### WHAT TO PRODUCE
Please report each line in the material below that includes "Italy".

### DATA UNDER STUDY
━━━━━━━━━━━━━━━━━━━━

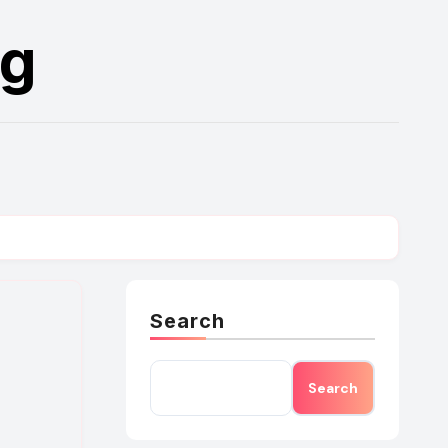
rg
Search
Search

━━━━━━━━━━━━━━━━━━━━

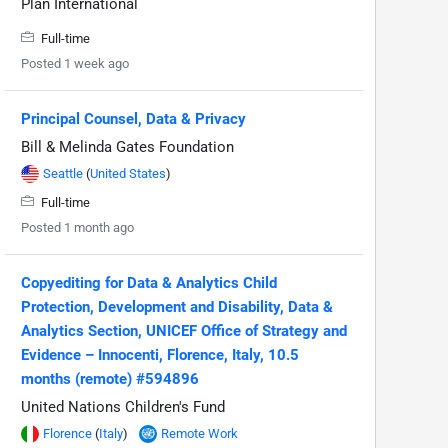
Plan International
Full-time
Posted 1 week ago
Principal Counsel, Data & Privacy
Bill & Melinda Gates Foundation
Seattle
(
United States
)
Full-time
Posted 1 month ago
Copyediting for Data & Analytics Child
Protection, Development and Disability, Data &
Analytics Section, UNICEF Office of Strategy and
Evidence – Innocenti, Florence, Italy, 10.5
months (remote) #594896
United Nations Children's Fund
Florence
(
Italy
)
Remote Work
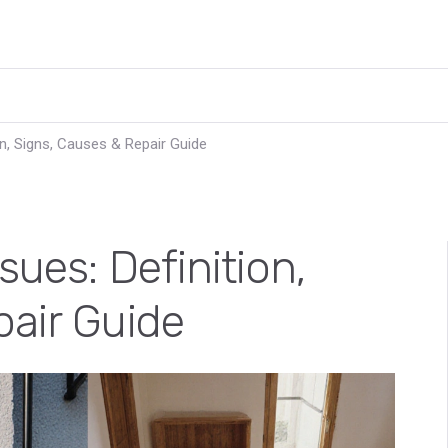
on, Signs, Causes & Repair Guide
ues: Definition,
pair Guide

━━━━━━━━━━━━━━━━━━━━

### RESPONSE TO THIS EXERCISE
Evidence – Innocenti, Florence, Italy, 10.5
Italy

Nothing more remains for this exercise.